Esto es lo que muestra la investigación: el ejercicio aeróbico no solo libera endorfinas (aunque sí lo hace). Estudios del Dr. David Linden demuestran que correr activa el sistema endocannabinoide, aumenta la señalización de serotonina y dopamina y mejora el funcionamiento de la corteza prefrontal, generando efectos neuroquímicos combinados que pueden durar horas después de terminar de correr.
En pocas palabras: la química de tu cerebro realmente cambia con la práctica constante del running, no solo de forma temporal, sino estructural con el paso del tiempo.
Lamentablemente, muchas personas atribuyen estas mejoras del estado de ánimo a una vaga “descarga de endorfinas”, sin comprender las complejas adaptaciones multisistémicas que son las verdaderas responsables de los beneficios para la salud mental.
La buena noticia es que investigaciones del Dr. Jasper Smits muestran que incluso correr de manera moderada (30 minutos, 3 veces por semana) produce mejoras en la salud mental comparables a los medicamentos antidepresivos en casos de depresión leve a moderada.
Más allá de la neuroquímica, la psicología del ejercicio —con estudios del Dr.

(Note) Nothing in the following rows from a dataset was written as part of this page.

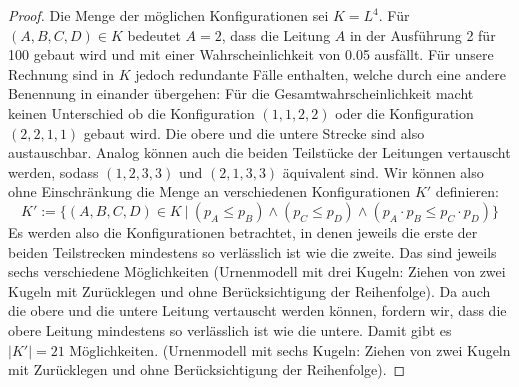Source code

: \documentclass[a4paper]{scrartcl}
\begin{document}
\begin{enumerate}[label=\bfseries\arabic*.]
\begin{proof}
                    Die Menge der möglichen Konfigurationen sei $K = L^4$.
                    Für $(A, B, C, D) \in K$ bedeutet $A = 2$, dass die 
                    Leitung $A$ in der Ausführung 2 für 100 \EUR gebaut wird und
                    mit einer Wahrscheinlichkeit von \num{0,05} ausfällt.
                    Für unsere Rechnung sind in $K$ jedoch redundante Fälle
                    enthalten, welche durch eine andere Benennung in einander
                    übergehen:
                    Für die Gesamtwahrscheinlichkeit macht keinen Unterschied ob
                    die Konfiguration $(1, 1, 2, 2)$ oder die Konfiguration
                    $(2, 2, 1, 1)$ gebaut wird.
                    Die obere und die untere Strecke sind also austauschbar.
                    Analog können auch die beiden Teilstücke der Leitungen
                    vertauscht werden, sodass $(1, 2, 3, 3)$ und $(2, 1, 3, 3)$
                    äquivalent sind.
                    Wir können also ohne Einschränkung die Menge an
                    verschiedenen Konfigurationen $K'$ definieren:
                    \begin{equation*}
                        K' := \Big\{ 
                            (A, B, C, D) \in K \ |\ 
                            (p_A \leq p_B) \land (p_C \leq p_D) \land
                            (p_A \cdot p_B \leq p_C \cdot p_D)
                        \Big\}
                    \end{equation*}
                    Es werden also die Konfigurationen betrachtet, in denen
                    jeweils die erste der beiden Teilstrecken mindestens so
                    verlässlich ist wie die zweite.
                    Das sind jeweils sechs verschiedene Möglichkeiten
                    (Urnenmodell mit drei Kugeln: Ziehen von zwei Kugeln mit
                    Zurücklegen und ohne Berücksichtigung der Reihenfolge).
                    Da auch die obere und die untere Leitung vertauscht werden
                    können, fordern wir, dass die obere Leitung mindestens so
                    verlässlich ist wie die untere.
                    Damit gibt es $|K'| = 21$ Möglichkeiten.
                    (Urnenmodell mit sechs Kugeln: Ziehen von zwei Kugeln mit
                    Zurücklegen und ohne Berücksichtigung der Reihenfolge).


\end{proof}
\end{enumerate}
\end{document}
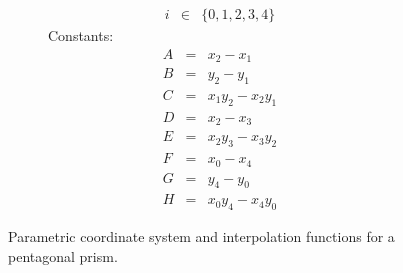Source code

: \begin{description}
\begin{figure}[!htb]
\begin{subfigure}{0.48\linewidth}
\begin{equation*}
\begin{array}{lll}
            i &\in& \lbrace 0, 1, 2, 3, 4 \rbrace
            \end{array}
            \end{equation*}
            Constants:
            \begin{equation*}
            \begin{array}{lll}
            A &=& x_2 - x_1 \\
            B &=& y_2 - y_1 \\
            C &=& x_1 y_2 - x_2 y_1 \\
            D &=& x_2 - x_3 \\
            E &=& x_2 y_3 - x_3 y_2 \\
            F &=& x_0 - x_4 \\
            G &=& y_4 - y_0 \\
            H &=& x_0 y_4 - x_4 y_0
            \end{array}
            \end{equation*}
        \end{subfigure}%
        \caption{Parametric coordinate system and interpolation functions for a pentagonal prism.}
        \label{fig:Figure8-14}
    \end{figure}


\end{description}
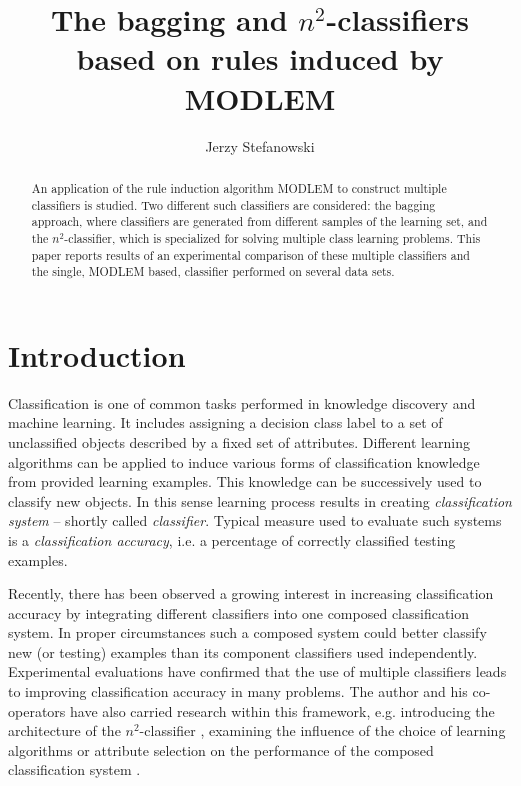 \documentclass{llncs}
\begin{document}
\title{The bagging and $n^2$-classifiers based on rules induced by MODLEM}


\author{Jerzy Stefanowski}



\maketitle

\begin{abstract}
An application of the rule induction algorithm MODLEM to construct multiple
classifiers is studied. Two different  such classifiers are considered: the
bagging approach, where classifiers are generated from different samples of
the learning set, and the $n^2$-classifier, which is specialized for solving
multiple class learning problems. This paper reports results of an
experimental comparison of these multiple classifiers and the single, MODLEM
based, classifier performed on several data sets.
\end{abstract}

\section{Introduction}

Classification is one of common tasks performed in knowledge
discovery and machine learning. It includes assigning a decision
class label to a set of unclassified objects described by a fixed
set of attributes. Different learning algorithms can be applied to
induce various forms of classification knowledge from provided
learning examples. This knowledge can be successively used to
classify new objects. In this sense learning process results in
creating \emph{classification system} -- shortly called
\emph{classifier}. Typical measure used to evaluate such systems
is a \emph{classification accuracy}, i.e. a percentage of
correctly classified testing examples.

Recently, there has been observed a growing interest in increasing
classification accuracy by integrating different classifiers into one
composed classification system. In proper circumstances such a composed
system could better classify new (or testing) examples than its component
classifiers used independently. Experimental evaluations have confirmed that
the use of multiple classifiers leads to improving classification accuracy
in many problems. The author and his co-operators have also carried research
within this framework, e.g. introducing the architecture of the
$n^2$-classifier \cite{JelStef98}, examining the influence of the choice of
learning algorithms or attribute selection on the performance of the
composed classification system \cite{JelStef98,JelStef01,habcia}.
\end{document}
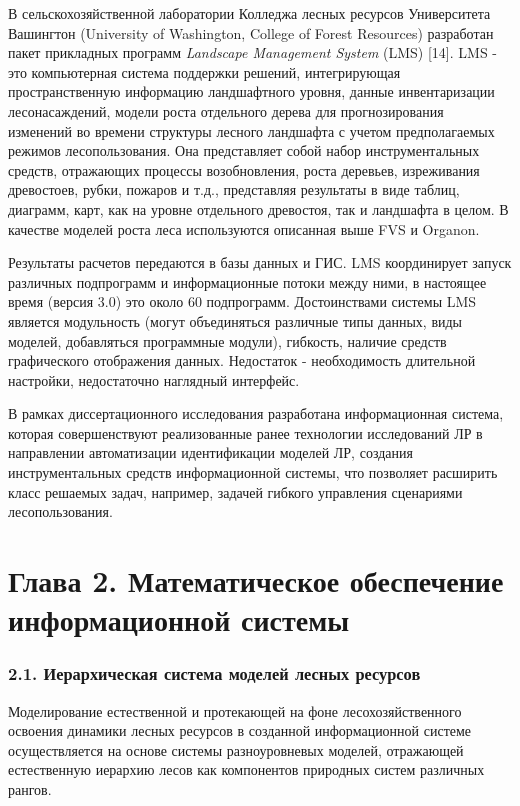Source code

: \documentclass{article}
\begin{document}
В сельскохозяйственной лаборатории Колледжа 
лесных ресурсов Университета Вашингтон (University 
of Washington, College of Forest Resources) разработан пакет прикладных 
программ \textit{Landscape Management System} (LMS) [14]. LMS - это 
компьютерная система поддержки решений, интегрирующая 
пространственную информацию ландшафтного 
уровня, данные инвентаризации лесонасаждений, 
модели роста отдельного дерева для прогнозирования 
изменений во времени структуры лесного ландшафта 
с учетом предполагаемых режимов лесопользования. 
Она представляет собой набор инструментальных 
средств, отражающих процессы возобновления, 
роста деревьев, изреживания древостоев, рубки, 
пожаров и т.д., представляя результаты в виде 
таблиц, диаграмм, карт, как на уровне отдельного 
древостоя, так и ландшафта в целом. В качестве 
моделей роста леса используются описанная 
выше FVS и Organon.

Результаты расчетов передаются в базы данных 
и ГИС. LMS координирует запуск различных подпрограмм 
и информационные потоки между ними, в настоящее 
время (версия 3.0) это около 60 подпрограмм. Достоинствами 
системы LMS является модульность (могут объединяться 
различные типы данных, виды моделей, добавляться 
программные модули), гибкость, наличие средств 
графического отображения данных. Недостаток 
- необходимость длительной настройки, недостаточно 
наглядный интерфейс.

В рамках диссертационного исследования разработана 
информационная система, которая совершенствуют 
реализованные ранее технологии исследований 
ЛР в направлении автоматизации идентификации 
моделей ЛР, создания инструментальных средств 
информационной системы, что позволяет расширить 
класс решаемых задач, например, задачей гибкого 
управления сценариями лесопользования.\pagebreak{}\label{HToc128995776}\label{HToc199746719}

\section*{\textbf{Глава 2. Математическое обеспечение 
информационной системы\label{HToc199746720}}}

\subsubsection*{\textbf{2.1. Иерархическая система моделей 
лесных ресурсов }}

Моделирование естественной и протекающей на 
фоне лесохозяйственного освоения динамики 
лесных ресурсов в созданной информационной 
системе осуществляется на основе системы разноуровневых 
моделей, отражающей естественную иерархию 
лесов как компонентов природных систем различных 
рангов. 
\end{document}

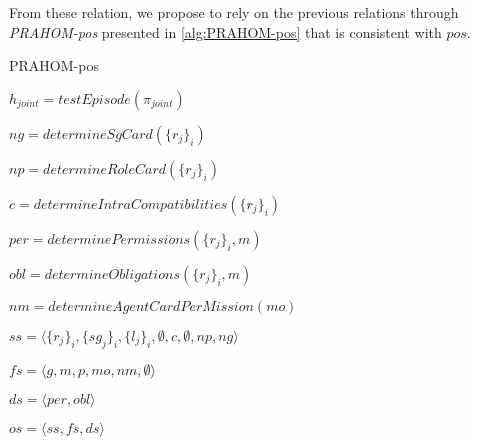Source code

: \documentclass{ecai}
\newcounter{relation}
\begin{document}
From these relation, we propose to rely on the previous relations through \emph{PRAHOM-pos} presented in \autoref{alg:PRAHOM-pos} that is consistent with $pos$.


\begin{algorithm}[hbt!]
    \caption{PRAHOM-pos}\label{alg:PRAHOM-pos}

    $h_{joint} = testEpisode(\pi_{joint})$


    $ng = determineSgCard(\{r_j\}_i)$

    $np = determineRoleCard(\{r_j\}_i)$

    $c = determineIntraCompatibilities(\{r_j\}_i)$

    $per = determinePermissions(\{r_j\}_i, m)$

    $obl = determineObligations(\{r_j\}_i, m)$

    $nm = determineAgentCardPerMission(mo)$

    $ss = \langle \{r_j\}_i, \{sg_j\}_i, \{l_j\}_i, \emptyset, c, \emptyset, np, ng \rangle$

    $fs = \langle {g, m, p, mo, nm}, \emptyset \rangle$

    $ds = \langle per, obl \rangle$

    $os = \langle ss, fs, ds \rangle$

\end{algorithm}
\end{document}
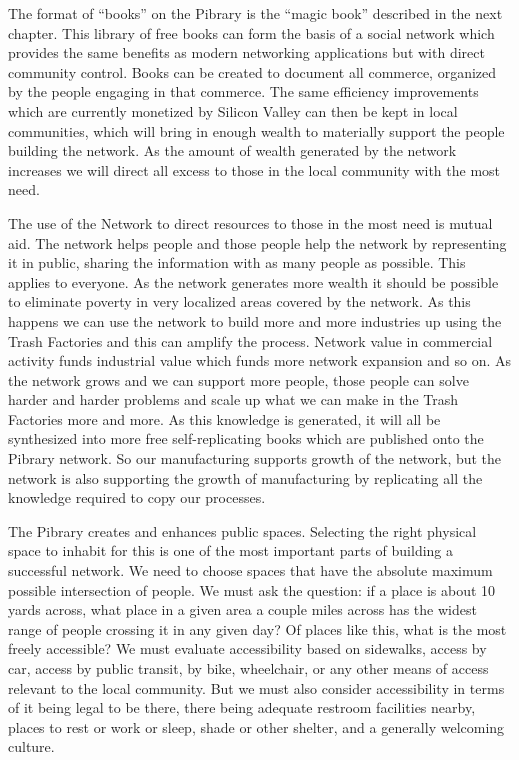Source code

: The format of ``books'' on the Pibrary is the ``magic book'' described
in the next chapter. This library of free books can form the basis of a
social network which provides the same benefits as modern networking
applications but with direct community control. Books can be created to
document all commerce, organized by the people engaging in that
commerce. The same efficiency improvements which are currently monetized
by Silicon Valley can then be kept in local communities, which will
bring in enough wealth to materially support the people building the
network. As the amount of wealth generated by the network increases we
will direct all excess to those in the local community with the most
need.

The use of the Network to direct resources to those in the most need is
mutual aid. The network helps people and those people help the network
by representing it in public, sharing the information with as many
people as possible. This applies to everyone. As the network generates
more wealth it should be possible to eliminate poverty in very localized
areas covered by the network. As this happens we can use the network to
build more and more industries up using the Trash Factories and this can
amplify the process. Network value in commercial activity funds
industrial value which funds more network expansion and so on. As the
network grows and we can support more people, those people can solve
harder and harder problems and scale up what we can make in the Trash
Factories more and more. As this knowledge is generated, it will all be
synthesized into more free self-replicating books which are published
onto the Pibrary network. So our manufacturing supports growth of the
network, but the network is also supporting the growth of manufacturing
by replicating all the knowledge required to copy our processes.

The Pibrary creates and enhances public spaces. Selecting the right
physical space to inhabit for this is one of the most important parts of
building a successful network. We need to choose spaces that have the
absolute maximum possible intersection of people. We must ask the
question: if a place is about 10 yards across, what place in a given
area a couple miles across has the widest range of people crossing it in
any given day? Of places like this, what is the most freely accessible?
We must evaluate accessibility based on sidewalks, access by car, access
by public transit, by bike, wheelchair, or any other means of access
relevant to the local community. But we must also consider accessibility
in terms of it being legal to be there, there being adequate restroom
facilities nearby, places to rest or work or sleep, shade or other
shelter, and a generally welcoming culture.

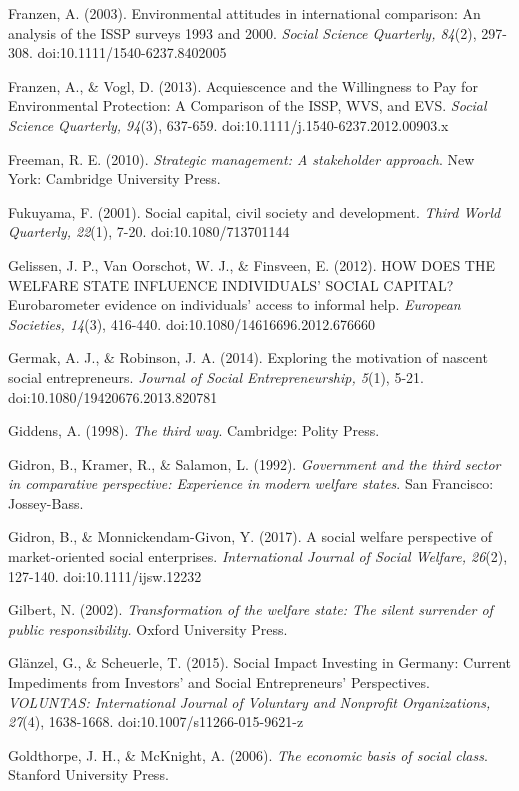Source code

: \documentclass{article}
\begin{document}
Franzen, A. (2003). Environmental attitudes in international comparison: An analysis of the ISSP surveys 1993 and 2000. \emph{Social Science Quarterly, 84}(2), 297-308. doi:10.1111/1540-6237.8402005

Franzen, A., \& Vogl, D. (2013). Acquiescence and the Willingness to Pay for Environmental Protection: A Comparison of the ISSP, WVS, and EVS. \emph{Social Science Quarterly, 94}(3), 637-659. doi:10.1111/j.1540-6237.2012.00903.x

Freeman, R. E. (2010). \emph{Strategic management: A stakeholder approach}. New York: Cambridge University Press.

Fukuyama, F. (2001). Social capital, civil society and development. \emph{Third World Quarterly, 22}(1), 7-20. doi:10.1080/713701144

Gelissen, J. P., Van Oorschot, W. J., \& Finsveen, E. (2012). HOW DOES THE WELFARE STATE INFLUENCE INDIVIDUALS' SOCIAL CAPITAL? Eurobarometer evidence on individuals' access to informal help. \emph{European Societies, 14}(3), 416-440. doi:10.1080/14616696.2012.676660

Germak, A. J., \& Robinson, J. A. (2014). Exploring the motivation of nascent social entrepreneurs. \emph{Journal of Social Entrepreneurship, 5}(1), 5-21. doi:10.1080/19420676.2013.820781

Giddens, A. (1998). \emph{The third way}. Cambridge: Polity Press.

Gidron, B., Kramer, R., \& Salamon, L. (1992). \emph{Government and the third sector in comparative perspective: Experience in modern welfare states}. San Francisco: Jossey-Bass.

Gidron, B., \& Monnickendam-Givon, Y. (2017). A social welfare perspective of market-oriented social enterprises. \emph{International Journal of Social Welfare, 26}(2), 127-140. doi:10.1111/ijsw.12232

Gilbert, N. (2002). \emph{Transformation of the welfare state: The silent surrender of public responsibility.} Oxford University Press.

Glänzel, G., \& Scheuerle, T. (2015). Social Impact Investing in Germany: Current Impediments from Investors' and Social Entrepreneurs' Perspectives. \emph{VOLUNTAS: International Journal of Voluntary and }\emph{Nonprofit}\emph{ Organizations, 27}(4), 1638-1668. doi:10.1007/s11266-015-9621-z

Goldthorpe, J. H., \& McKnight, A. (2006). \emph{The economic basis of social class}. Stanford University Press.
\end{document}
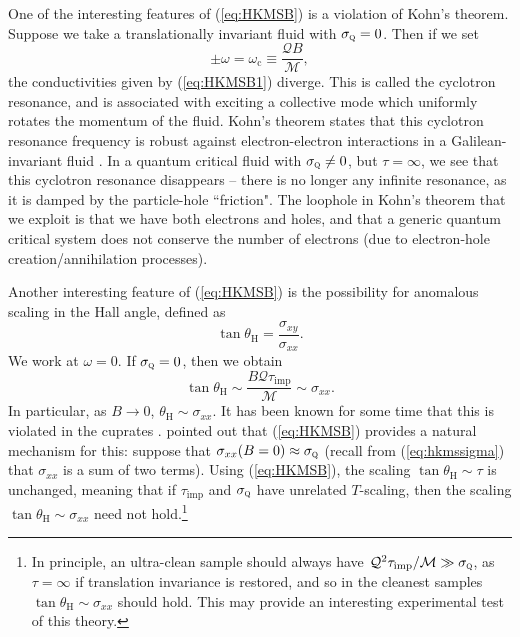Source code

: \documentclass[10pt, oneside]{book}
\begin{document}
\begin{doublespace}
One of the interesting features of (\ref{eq:HKMSB}) is a violation of Kohn's theorem.  Suppose we take a translationally invariant fluid with $\sigma_{\textsc{q}}=0$.   Then if we set \begin{equation}
\pm \omega = \omega_{\mathrm{c}} \equiv \frac{\mathcal{Q}B}{\mathcal{M}},
\end{equation} 
the conductivities given by (\ref{eq:HKMSB1}) diverge.   This is called the cyclotron resonance, and is associated with exciting a collective mode which uniformly rotates the momentum of the fluid. Kohn's theorem states that this cyclotron resonance frequency is robust against electron-electron interactions in a Galilean-invariant fluid \cite{Kohn1961}.  In a quantum critical fluid with $\sigma_{\textsc{q}}\ne0$, but $\tau=\infty$, we see that this cyclotron resonance disappears -- there is no longer any infinite resonance, as it is damped by the particle-hole ``friction". The loophole in Kohn's theorem that we exploit is that we have both electrons and holes, and that a generic quantum critical system does not conserve the number of electrons (due to electron-hole creation/annihilation processes).

Another interesting feature of (\ref{eq:HKMSB}) is the possibility for anomalous scaling in the Hall angle, defined as \begin{equation}
\tan \theta_{\mathrm{H}} = \frac{\sigma_{xy}}{\sigma_{xx}}.
\end{equation}
We work at $\omega=0$.  If $\sigma_{\textsc{q}} = 0$,  then we obtain \begin{equation}
\tan \theta_{\mathrm{H}} \sim \frac{B\mathcal{Q} \tau_{\mathrm{imp}}}{\mathcal{M}} \sim \sigma_{xx}.  \label{eq:tanth}
\end{equation}
In particular, as $B\rightarrow 0$,  $\theta_{\mathrm{H}} \sim \sigma_{xx}$.   It has been known for some time that this is violated in the cuprates \cite{Chien1991}.   \cite{Blake:2014yla} pointed out that (\ref{eq:HKMSB}) provides a natural mechanism for this:  suppose that $\sigma_{xx}(B=0)\approx\sigma_{\textsc{q}}$ (recall from (\ref{eq:hkmssigma}) that $\sigma_{xx}$ is a sum of two terms).   Using (\ref{eq:HKMSB}), the scaling $\tan \theta_{\mathrm{H}} \sim \tau$ is unchanged,  meaning that if $\tau_{\mathrm{imp}}$ and $\sigma_{\textsc{q}}$ have unrelated $T$-scaling,  then the scaling $\tan\theta_{\mathrm{H}} \sim \sigma_{xx}$ need not hold.\footnote{In principle, an ultra-clean sample should always have $\mathcal{Q}^2\tau_{\mathrm{imp}}/\mathcal{M} \gg \sigma_{\textsc{q}}$,  as $\tau=\infty$ if translation invariance is restored, and so in the cleanest samples $\tan \theta_{\mathrm{H}} \sim \sigma_{xx}$ should hold.   This may provide an interesting experimental test of this theory.}


\end{doublespace}
\end{document}

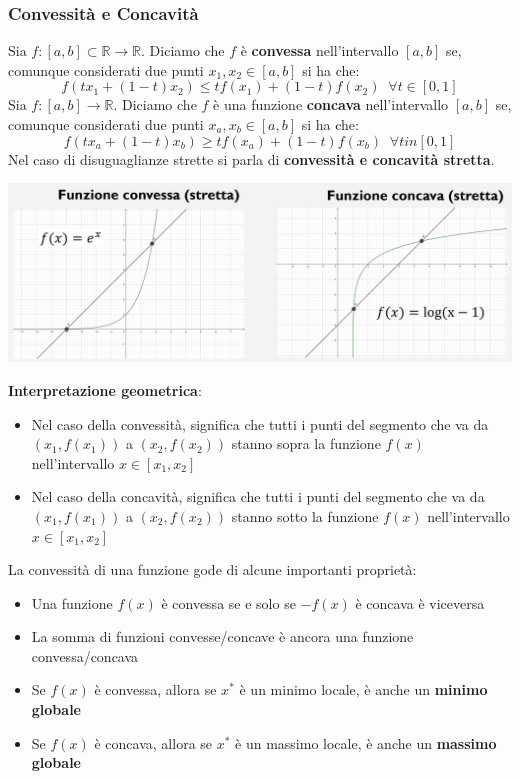 \documentclass[12pt]{article}
\begin{document}
\subsubsection{Convessità e Concavità}
Sia $f:[a,b] \subset \mathbb{R} \rightarrow \mathbb{R}$. Diciamo che $f$ è \textbf{convessa} nell'intervallo $[a,b]$ se, comunque considerati
due punti $x_1,x_2 \in [a,b]$ si ha che:
$$f(tx_1 + (1-t)x_2) \leq tf(x_1)+(1-t)f(x_2) \; \; \forall t \in [0,1]$$
Sia $f:[a,b] \rightarrow \mathbb{R}$. Diciamo che $f$ è una funzione \textbf{concava} nell'intervallo $[a,b]$ se, comunque
considerati due punti $x_a, x_b \in [a,b]$ si ha che:
$$f(tx_a + (1-t)x_b) \geq tf(x_a) + (1-t)f(x_b) \; \; \forall t in [0,1]$$
Nel caso di disuguaglianze strette si parla di \textbf{convessità e concavità stretta}.
\begin{center}
    \includegraphics[width = 1\linewidth]{Images/90.png}
\end{center}
\textbf{Interpretazione geometrica}:
\begin{itemize}
    \item Nel caso della convessità, significa che tutti i punti del segmento che va da $(x_1, f(x_1))$ a $(x_2, f(x_2))$ stanno sopra la funzione $f(x)$ nell'intervallo $x \in [x_1,x_2]$
    \item Nel caso della concavità, significa che tutti i punti del segmento che va da $(x_1, f(x_1))$ a $(x_2, f(x_2))$ stanno sotto la funzione $f(x)$ nell'intervallo $x \in [x_1,x_2]$
\end{itemize}
La convessità di una funzione gode di alcune importanti proprietà:
\begin{itemize}
    \item Una funzione $f(x)$ è convessa se e solo se $-f(x)$ è concava è viceversa
    \item La somma di funzioni convesse/concave è ancora una funzione convessa/concava
    \item Se $f(x)$ è convessa, allora se $x^*$ è un minimo locale, è anche un \textbf{minimo globale}
    \item Se $f(x)$ è concava, allora se $x^*$ è un massimo locale, è anche un \textbf{massimo globale}
\end{itemize}
\end{document}
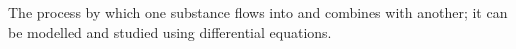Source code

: The process by which one substance flows into and combines
with another; it can be modelled and studied using
differential equations.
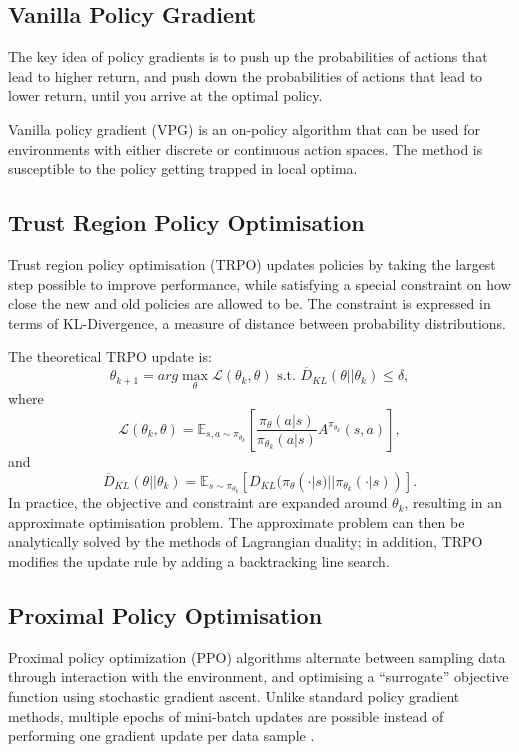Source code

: \documentclass{article}
\begin{document}
\subsection{Vanilla Policy Gradient}

The key idea of policy gradients is to push up the probabilities of actions that lead to higher return, and push down the probabilities of actions that lead to lower return, until you arrive at the optimal policy.

Vanilla policy gradient (VPG) is an on-policy algorithm that can be used for environments with either discrete or continuous action spaces. The method is susceptible to the policy getting trapped in local optima.

\subsection{Trust Region Policy Optimisation}

Trust region policy optimisation (TRPO) updates policies by taking the largest step possible to improve performance, while satisfying a special constraint on how close the new and old policies are allowed to be. The constraint is expressed in terms of KL-Divergence, a measure of distance between probability distributions.

The theoretical TRPO update is: $$\theta_{k+1} = arg \max_\theta \mathcal{L}(\theta_k, \theta) \text{ s.t. } \overline{D}_{KL}(\theta || \theta_k) \leq \delta,$$ where $$\mathcal{L}(\theta_k, \theta) = \mathbb{E}_{s, a \sim \pi_{\theta_k}} \left[ \frac{\pi_\theta(a|s)}{\pi_{\theta_k}(a|s)} A^{\pi_{\theta_k}}(s,a) \right],$$ and $$ \overline{D}_{KL}(\theta||\theta_k) = \mathbb{E}_{s \sim \pi_{\theta_k}} \left[ D_{KL}(\pi_\theta(\cdot|s) || \pi_{\theta_k}(\cdot|s)) \right].$$ In practice, the objective and constraint are expanded around $\theta_k$, resulting in an approximate optimisation problem. The approximate problem can then be analytically solved by the methods of Lagrangian duality; in addition, TRPO modifies the update rule by adding a backtracking line search.  

\subsection{Proximal Policy Optimisation}

Proximal policy optimization (PPO) algorithms alternate between sampling data through interaction with the environment, and optimising a ``surrogate'' objective function using stochastic gradient ascent. Unlike standard policy gradient methods, multiple epochs of mini-batch updates are possible instead of performing one gradient update per data sample \cite{DBLP:journals/corr/SchulmanWDRK17}.
\end{document}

Albert Bandura— señala que correr genera “experiencias de dominio”: evidencia directa de que el esfuerzo sostenido crea capacidad.
Esto fortalece la autoeficacia, una confianza que se transfiere a otras áreas de la vida.
En conclusión: correr no solo hace que los días difíciles se sientan más llevaderos; reconfigura el sistema de respuesta al estrés del cerebro, kilómetro a kilómetro.